» Passage provided
During the standoff, Akram repeatedly referenced Aafia Siddiqui, an American-educated Pakistani woman widely known as “Lady al-Qaeda” who was convicted on terrorism charges in 2010, calling for her release.

People who heard him on the live stream of services, which carried part of the ordeal, said Akram chose Congregation Beth Israel because it appeared to be the closest gathering of Jews to a federal facility in Fort Worth where Siddiqui is being held on an 86-year sentence for trying to kill U.S. soldiers.

Akram, who could be heard saying he targeted the temple because the United States “only cares about Jewish lives,” called for Siddiqui to be released. He referred to Siddiqui as “my sister,” an expression of solidarity because her family says they were not related. He asked to see her and said they would rise together to Jannah, the Muslim paradise where the faithful are taken after Judgment Day.

As the crisis unfolded, he spoke to his family in England as part of the FBI negotiators’ attempts to defuse the situation, the officials said.

His brother said the family was “devastated” and “do not condone any of his actions.” He told The Post on Monday his brother “released” the hostages through the fire exit, adding that he was at the Blackburn police station working with FBI negotiators, so “I should know.”

But that claim was contradicted by the accounts of those taken hostage.

Cohen and Cytron-Walker described relying on active threat training to manage the frightening situation.

“This training saved our lives – I am not speaking in hyperbole here,” Cohen wrote.

In courses over the past year – the most recent on Aug. 22 – Secure Community Network instructor Stuart Frisch said in an interview that he taught the rabbi and temple members how to react to situations using the “run, hide, fight” method.

Cytron-Walker said he was taught “that if your life is threatened, you need to do whatever you can to get to safety, you need to do whatever you can to get out.” It was in the final hour, when “it didn’t look good,” that he threw the chair. The congregants, who according to Cohen’s account inched closer to the door over the hours they were held, were within 20 feet of it and able to flee.

(Dataset entries)
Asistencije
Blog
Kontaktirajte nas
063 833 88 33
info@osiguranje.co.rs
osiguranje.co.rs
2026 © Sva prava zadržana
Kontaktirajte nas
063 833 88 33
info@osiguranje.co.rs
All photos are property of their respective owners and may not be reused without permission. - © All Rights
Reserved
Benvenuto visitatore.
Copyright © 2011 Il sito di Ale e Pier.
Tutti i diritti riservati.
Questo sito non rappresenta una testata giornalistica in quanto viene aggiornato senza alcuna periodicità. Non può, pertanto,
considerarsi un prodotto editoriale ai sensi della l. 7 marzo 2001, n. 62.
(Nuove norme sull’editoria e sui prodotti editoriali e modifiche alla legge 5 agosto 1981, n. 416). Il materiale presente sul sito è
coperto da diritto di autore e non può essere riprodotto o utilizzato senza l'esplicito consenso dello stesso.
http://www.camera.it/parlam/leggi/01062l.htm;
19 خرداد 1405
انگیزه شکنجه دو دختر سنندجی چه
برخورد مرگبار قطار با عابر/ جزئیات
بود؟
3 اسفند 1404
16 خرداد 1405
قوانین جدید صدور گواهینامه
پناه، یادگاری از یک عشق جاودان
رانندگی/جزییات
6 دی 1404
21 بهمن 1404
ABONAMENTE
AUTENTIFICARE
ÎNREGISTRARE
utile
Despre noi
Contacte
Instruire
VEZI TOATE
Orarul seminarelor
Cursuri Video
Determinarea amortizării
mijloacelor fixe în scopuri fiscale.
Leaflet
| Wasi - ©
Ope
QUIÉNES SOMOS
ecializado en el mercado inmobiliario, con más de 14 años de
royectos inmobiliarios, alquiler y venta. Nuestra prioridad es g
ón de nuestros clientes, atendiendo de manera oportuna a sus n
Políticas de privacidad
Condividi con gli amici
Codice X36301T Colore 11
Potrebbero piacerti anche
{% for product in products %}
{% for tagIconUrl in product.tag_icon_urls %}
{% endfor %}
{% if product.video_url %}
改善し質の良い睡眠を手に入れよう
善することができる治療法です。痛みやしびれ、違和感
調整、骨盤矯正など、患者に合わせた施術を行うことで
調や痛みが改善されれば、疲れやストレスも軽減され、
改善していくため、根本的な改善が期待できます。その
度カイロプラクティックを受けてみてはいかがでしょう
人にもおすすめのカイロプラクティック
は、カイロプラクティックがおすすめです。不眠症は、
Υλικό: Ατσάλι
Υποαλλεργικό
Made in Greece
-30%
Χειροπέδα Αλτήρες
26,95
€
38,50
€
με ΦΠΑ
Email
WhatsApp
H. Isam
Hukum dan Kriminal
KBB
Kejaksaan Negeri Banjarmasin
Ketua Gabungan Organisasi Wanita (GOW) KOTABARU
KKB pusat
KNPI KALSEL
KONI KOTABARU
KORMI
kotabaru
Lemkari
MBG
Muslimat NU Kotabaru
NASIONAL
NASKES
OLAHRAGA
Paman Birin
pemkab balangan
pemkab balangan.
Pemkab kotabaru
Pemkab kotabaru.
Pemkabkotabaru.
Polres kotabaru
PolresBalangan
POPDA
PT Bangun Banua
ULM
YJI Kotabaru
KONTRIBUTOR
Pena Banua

» Work to complete
[a] Update the dataset entries from the first line of the records up to and including the line with "considerarsi un prodotto" by replacing "Benvenuto" with "Benvenuti", and reproduce only those lines with all else unchanged.
[b] Extend the passage on the synagogue hostage standoff, picking up after its final sentence.

» Responses by task
[a]
Asistencije
Blog
Kontaktirajte nas
063 833 88 33
info@osiguranje.co.rs
osiguranje.co.rs
2026 © Sva prava zadržana
Kontaktirajte nas
063 833 88 33
info@osiguranje.co.rs
All photos are property of their respective owners and may not be reused without permission. - © All Rights
Reserved
Benvenuti visitatore.
Copyright © 2011 Il sito di Ale e Pier.
Tutti i diritti riservati.
Questo sito non rappresenta una testata giornalistica in quanto viene aggiornato senza alcuna periodicità. Non può, pertanto,
considerarsi un prodotto editoriale ai sensi della l. 7 marzo 2001, n. 62.

[b]
“We escaped,” he wrote. “We weren’t released or freed.”

Some members attributed the escape to the calm demeanor and quick thinking of their rabbi. Devorah Titunik, a member for about 15 years, said she wasn’t surprised by Cytron-Walker’s handling of the standoff, adding: “If ever I was in a situation like that, the person I’d want to have there would be Rabbi Charlie.”

The attack sent shockwaves through the congregation, whose members were planning to hold a “healing service” Monday evening at a nearby Methodist church. In interviews, congregants said they feared antisemitism in the U.S., with many referencing the 2018 Tree of Life temple shooting in Pittsburgh that killed 11 people.

Stacey Silverman, 53, watched Sunday’s crisis over the temple’s livestream with her 20-year-old daughter, unable to see what was happening because the video was stuck on a prayer book. Listening for hours as Akram ranted, she was terrified that “at any minute we could hear a tragedy unfold.”

Even after the hostages escaped to safety, mother and daughter did not fall asleep until 6 a.m., still shaken by what happened. Silverman said it was “kind of a scary time to be a Jew in this country.”

“We’re horrified that [this] happened,” Silverman said. “But I don’t think we’re shocked.”